The Bayou was a stop on the national tours of musical groups and solo artists. The club, which was a regular stop on East Coast tours by UK bands from the late 1970s on, featured artists including U2 (their second show in the United States), Kiss, Guns N' Roses, Red Hot Chili Peppers (performing twice in 1988 which would be their final DC shows with founding members Hillel Slovak and Jack Irons), The Only Ones, Squeeze, Peter Tosh, Basia (1988, her first show in the United States), The Police, Duran Duran, Phish, Leftover Salmon, Dave Matthews Band, Blue Öyster Cult, Lindsey Buckingham, The New Orleans Radiators, Hootie & the Blowfish, dada, Billy Joel, Bon Jovi, Dire Straits, the Tom-Tom Club, Acoustic Junction, Steeleye Span, From Good Homes, Foreigner, The Kinks, Todd Rundgren (backed by Utopia on this stop of his 1978 Back to the Bars tour), Yellow Magic Orchestra, The Cure on their first US tour and other artists that influenced the evolution of rock as well as rhythm and blues from the 1960s through the 1990s.

== Timeline ==
- Opened 1939 as Don Dickerman's Pirate's Den.

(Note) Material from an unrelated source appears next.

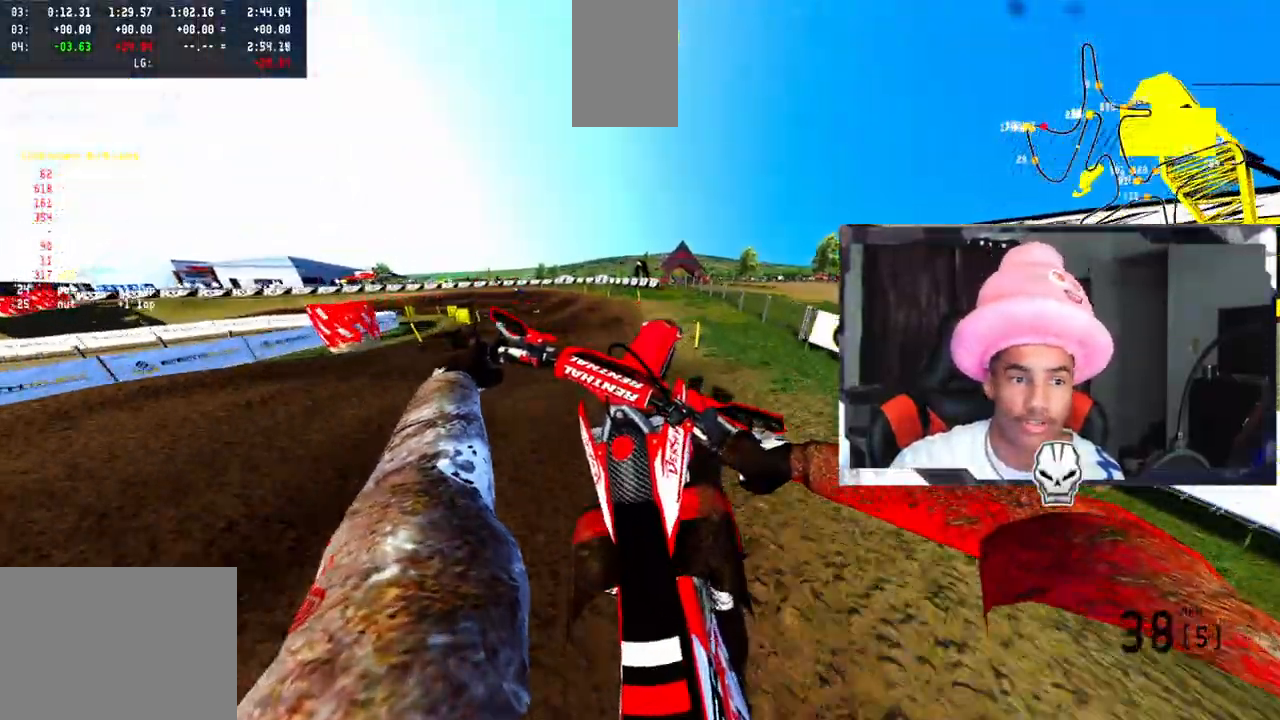
{"buttons": [], "left_stick": "up-left", "right_stick": "up", "events": []}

- Changed to the Bayou in 1953 with Owners Mike Munley, Vince and Tony Tramonte.
- Converted to rock and roll in September 1965; The Telstars played the Bayou as a house band for 3 years.
- The Tramontes sell the Bayou to Cellar Door Productions in 1980.
- Eva Cassidy performed for the last time with "What a Wonderful World" at The Bayou in September 1996.
- Closed 1999.
- Razed 1999.

The Bayou was the subject of a documentary, The Bayou: DC's Killer Joint, produced by Metro Teleproductions, Inc. Maryland Public Television aired the program on February 25, 2013.